[EPIC] Model support dashboard (v2)

Question

[EPIC] Model support dashboard (v2)

mudler opened this issue 2 years ago · comments

Ettore Di Giacinto commented 2 years ago

This epic is a major tracker for all the backends additions that should be part of LocalAI v2 and ongoing efforts.

The objective is to release a v2 which deprecates old models which are now superseded, plus adding a new set. In order to achieve this my idea is to clean up the current state and start pinning dependencies for all the backends which requires specific environment settings (python-based ones).

Some backends will be deprecated as superseded, as such some repositories will be archived (TBD yet).

Backends:

LocalAI [bot] · Answer 1 · Mon Oct 02 2023 20:02:39 GMT+0800 (China Standard Time)

⚠️⚠️⚠️⚠️⚠️

Hi! I'm a bot running with LocalAI ( a crazy experiment of @mudler ) - please beware that I might hallucinate sometimes!

but.... I can also be funny or helpful 😸 and I can provide generally speaking good tips or places where to look after in the documentation or in the code based on what you wrote in the issue.

Don't engage in conversation with me,
I don't support (yet) replying!

⚠️⚠️⚠️⚠️⚠️

Issue description:
The issue is related to the LocalAI project and its implementation of the Image endpoint. The user wants to create a cute baby sea otter image with the given prompt, size, and number of images. However, the code provided in the readInput function is not able to parse the input correctly and returns an error.

Proposed solution:
The issue seems to be related to the parsing of the input parameters. The user can try modifying the code in the readInput function to handle the specific format of the prompt, size, and number of images provided by the OpenAI API. Alternatively, they can try using a different API that provides more flexibility in the input format or use a different tool to generate the image.

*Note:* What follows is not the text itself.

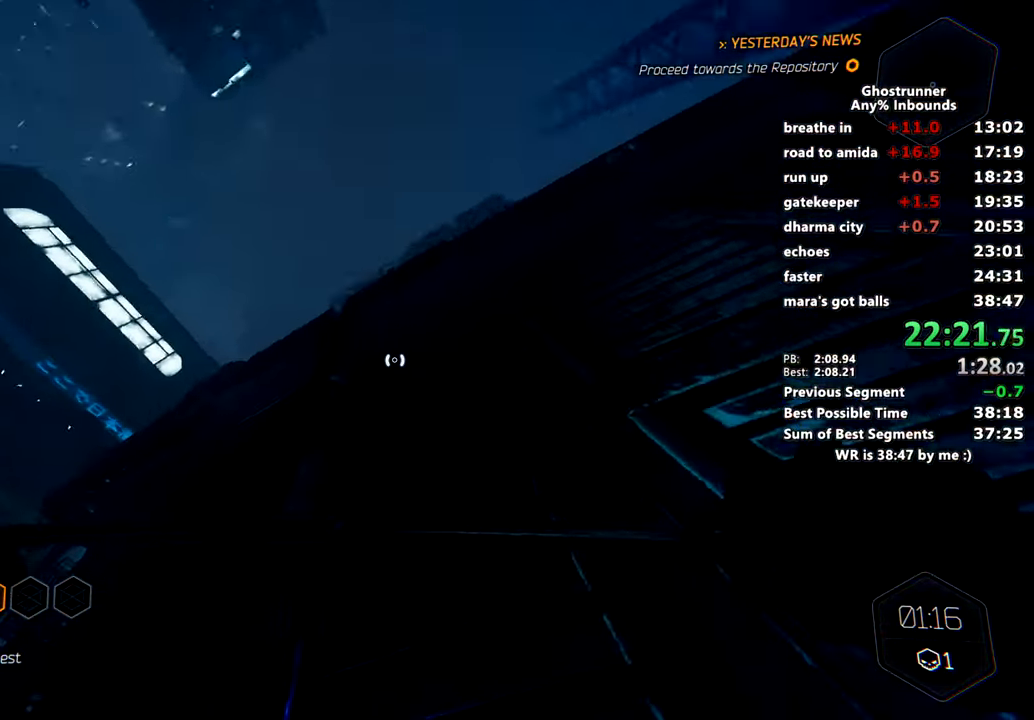
{"keys": ["d", "w"], "mouse": [], "events": [[183, "space", "down"], [283, "mouse_right", "down"], [333, "space", "up"], [383, "mouse_right", "up"]]}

If the issue persists, the user can also check if there are any updates available for the LocalAI project or report the issue on the GitHub repository to get help from the community.

Sources:

Bowen · Answer 2 · Sat Oct 14 2023 18:11:40 GMT+0800 (China Standard Time)

I am thinking here, Should we need to have a outline likes below:

C++
- llama.cpp series LLM, like: Qwen, chatglm)
Python
- [ ]Huggingface
- autoGPT
Rust
- rustformers
- candle

If we keep this in mind, we can split the model to the specific backend. For example, I saw the Qwen LLM mentioned their C++ implementation of it "working in the same way as llama.cpp". So, maybe it can be loaded by using llama.cpp. It should be compatible with C++ our backend.

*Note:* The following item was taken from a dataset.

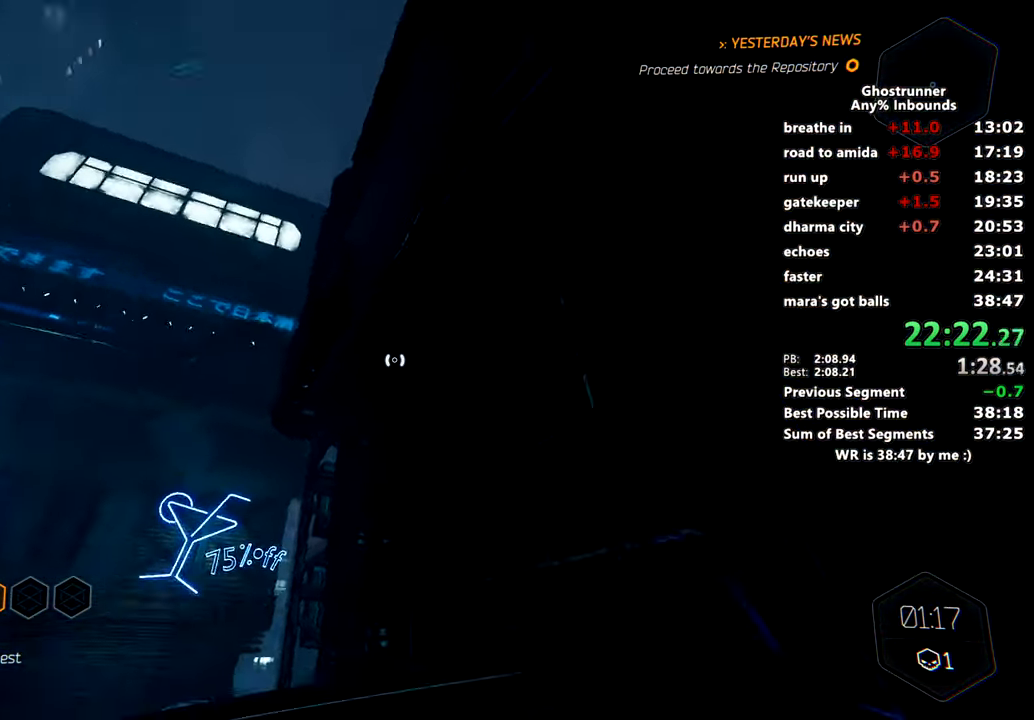
{"keys": ["d", "space", "w"], "mouse": ["right"], "events": [[67, "space", "down"], [117, "mouse_right", "down"], [150, "space", "up"], [200, "mouse_right", "up"], [384, "space", "down"], [484, "mouse_right", "down"]]}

I also suggest to add some labels are related to the series of the backends. We can know a new model can be compatible by our backends.

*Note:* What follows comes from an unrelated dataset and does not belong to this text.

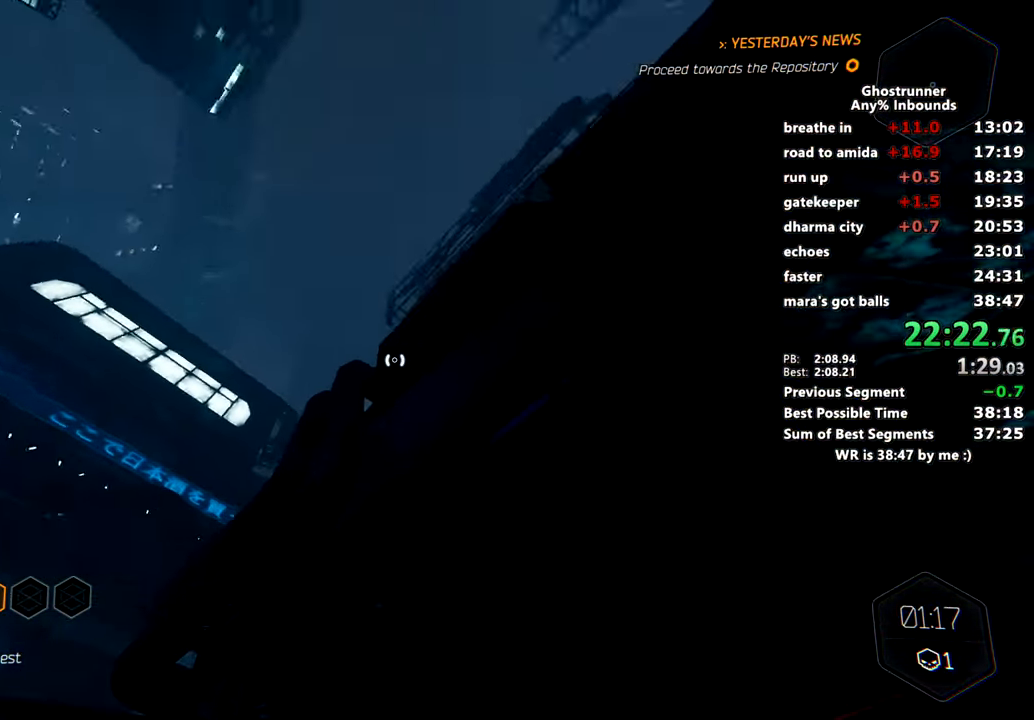
{"keys": ["d", "w"], "mouse": [], "events": [[33, "space", "up"], [83, "mouse_right", "up"], [233, "space", "down"], [367, "mouse_right", "down"], [367, "space", "up"], [417, "mouse_right", "up"]]}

Ettore Di Giacinto · Answer 3 · Sat Nov 04 2023 22:35:07 GMT+0800 (China Standard Time)

conda branch was merged in #1144 . I'm looking now into make the llama.cpp backend on par with llama-go and also add llava support to it.

I'm going to refactor and re-layout things in the new backend directory too

Bowen · Answer 4 · Sun Nov 05 2023 10:34:31 GMT+0800 (China Standard Time)

@mudler thank you for mentioning. Here are some questions(second, and third one) may need you help #1180 (comment). Here what I am thinking is that we can use a tiny model to test the Rust backend features. And make sure everything ok. Maybe we can merge it.

And if everything ok. We can add other LLMs. I have plan to support Llama2(60% finished but it still has an issue), whisper, and also support onnex format.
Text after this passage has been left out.